Aujourd'hui le mot mec a pris une très grande extension. Il s'emploie pour désigner avec mépris un individu quelconque.
- MÉDAILLE (Avoir la). Argot de sport. «Il y a une expression consacrée dans l'argot du turf et qui est très significative: Avoir la médaille. On dit d'un monsieur qu'il a la médaille quand il fait une commission pour le compte du propriétaire. Cela veut dire qu'il est commissionnaire. Il a la médaille.
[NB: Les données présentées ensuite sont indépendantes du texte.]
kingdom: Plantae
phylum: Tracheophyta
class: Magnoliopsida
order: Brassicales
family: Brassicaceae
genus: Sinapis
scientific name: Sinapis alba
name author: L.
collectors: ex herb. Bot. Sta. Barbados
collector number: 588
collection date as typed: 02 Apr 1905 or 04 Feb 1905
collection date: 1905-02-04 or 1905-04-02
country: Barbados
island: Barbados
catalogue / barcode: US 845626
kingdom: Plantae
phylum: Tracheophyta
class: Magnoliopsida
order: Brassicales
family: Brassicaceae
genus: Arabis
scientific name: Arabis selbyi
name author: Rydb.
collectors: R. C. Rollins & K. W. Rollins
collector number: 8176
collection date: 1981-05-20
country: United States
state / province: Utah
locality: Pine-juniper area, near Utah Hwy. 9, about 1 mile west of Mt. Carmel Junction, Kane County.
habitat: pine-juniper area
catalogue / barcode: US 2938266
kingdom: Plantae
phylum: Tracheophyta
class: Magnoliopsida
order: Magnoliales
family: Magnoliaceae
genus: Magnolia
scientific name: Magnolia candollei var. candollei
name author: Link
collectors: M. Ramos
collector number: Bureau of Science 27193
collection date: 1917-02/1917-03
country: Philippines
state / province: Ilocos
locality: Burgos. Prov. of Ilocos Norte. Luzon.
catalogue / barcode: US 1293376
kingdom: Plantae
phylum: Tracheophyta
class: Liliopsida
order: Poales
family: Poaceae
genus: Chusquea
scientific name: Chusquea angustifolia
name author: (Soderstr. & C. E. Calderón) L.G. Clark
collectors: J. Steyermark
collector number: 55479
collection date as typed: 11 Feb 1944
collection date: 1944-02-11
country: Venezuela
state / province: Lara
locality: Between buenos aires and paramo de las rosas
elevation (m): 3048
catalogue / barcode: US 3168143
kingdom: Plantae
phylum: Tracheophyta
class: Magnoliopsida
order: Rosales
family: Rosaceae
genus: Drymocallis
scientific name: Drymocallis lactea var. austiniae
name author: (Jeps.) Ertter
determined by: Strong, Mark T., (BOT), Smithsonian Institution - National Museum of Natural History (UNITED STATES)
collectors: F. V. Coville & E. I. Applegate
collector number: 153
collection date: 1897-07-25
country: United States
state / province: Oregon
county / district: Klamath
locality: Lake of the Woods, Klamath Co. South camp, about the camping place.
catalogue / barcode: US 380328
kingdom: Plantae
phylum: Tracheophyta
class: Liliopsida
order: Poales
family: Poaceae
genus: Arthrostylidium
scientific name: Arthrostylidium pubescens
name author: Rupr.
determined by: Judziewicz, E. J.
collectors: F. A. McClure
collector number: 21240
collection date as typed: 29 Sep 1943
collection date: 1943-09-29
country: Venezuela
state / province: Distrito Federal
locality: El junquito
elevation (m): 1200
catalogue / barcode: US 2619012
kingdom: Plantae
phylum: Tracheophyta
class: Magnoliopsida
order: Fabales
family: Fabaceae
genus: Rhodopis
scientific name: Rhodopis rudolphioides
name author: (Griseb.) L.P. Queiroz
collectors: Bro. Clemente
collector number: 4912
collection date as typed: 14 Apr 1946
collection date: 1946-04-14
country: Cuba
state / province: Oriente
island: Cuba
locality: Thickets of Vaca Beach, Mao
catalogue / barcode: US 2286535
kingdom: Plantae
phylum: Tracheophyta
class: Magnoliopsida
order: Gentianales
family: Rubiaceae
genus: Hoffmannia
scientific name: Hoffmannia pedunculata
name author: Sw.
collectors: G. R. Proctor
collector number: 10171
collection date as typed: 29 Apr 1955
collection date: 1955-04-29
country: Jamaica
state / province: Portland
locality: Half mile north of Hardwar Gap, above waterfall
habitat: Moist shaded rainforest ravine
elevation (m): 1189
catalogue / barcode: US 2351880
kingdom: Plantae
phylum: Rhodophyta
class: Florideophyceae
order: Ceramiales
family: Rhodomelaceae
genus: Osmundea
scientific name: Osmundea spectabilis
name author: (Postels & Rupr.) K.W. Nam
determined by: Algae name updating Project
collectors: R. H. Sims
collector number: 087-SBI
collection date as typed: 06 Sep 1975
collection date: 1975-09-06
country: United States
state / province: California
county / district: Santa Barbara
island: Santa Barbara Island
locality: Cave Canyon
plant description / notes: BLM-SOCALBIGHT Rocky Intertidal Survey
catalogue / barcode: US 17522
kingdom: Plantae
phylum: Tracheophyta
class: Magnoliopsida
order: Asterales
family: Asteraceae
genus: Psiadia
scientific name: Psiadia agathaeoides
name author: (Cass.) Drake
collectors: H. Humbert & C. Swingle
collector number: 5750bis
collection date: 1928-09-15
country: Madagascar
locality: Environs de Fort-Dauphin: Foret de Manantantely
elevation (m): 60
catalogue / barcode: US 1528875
Dès qu'on s'aperçoit qu'un monsieur a la médaille, c'est-à-dire qu'il a reçu mission du propriétaire de parier pour son cheval, il ne reste plus qu'à lui emboîter le pas...» (Paris Illustré, 1884.)
- MÉGOTTIER. Industriel qui ramasse les bouts de cigares, les mégots. «Là, sont réunis pêle-mêle des biffins... le mégottier avec son pistolet à la saindhomme.» (Réveil, 1882.)
- MÉLASSON. Niais, imbécile. «Faut-il que vous soyez mélasson pour vous être ainsi fourré la gueule dans le beurre!» (Huysmans: Sœurs Vatard.)
- MELON. On appelle ainsi au prytanée militaire tout élève faisant partie du troisième bataillon. «C'est au troisième bataillon des élèves, c'est-à-dire au bataillon des melons que l'agitation est très grande.» (Revue alsacienne, juillet 1887.) (V. Melon au Dictionnaire.)
- MÉNAGE À LA COLLE. V. Delvau: Mariage à la détrempe. «Les commissaires iront-ils vérifier le désintéressement de 60,000 ménages à la colle qui se cachent dans les faubourgs?» (Télégraphe, 1882.)
- MENDIGOT. «Le mendigot n'est pas tout à fait le mendiant. Le mendigot est une sous-variété du trimardeur. Il va mendier dans les châteaux ou dans les maisons aisées et renseigne les Monteurs de coups.» (Clairon, 1882.)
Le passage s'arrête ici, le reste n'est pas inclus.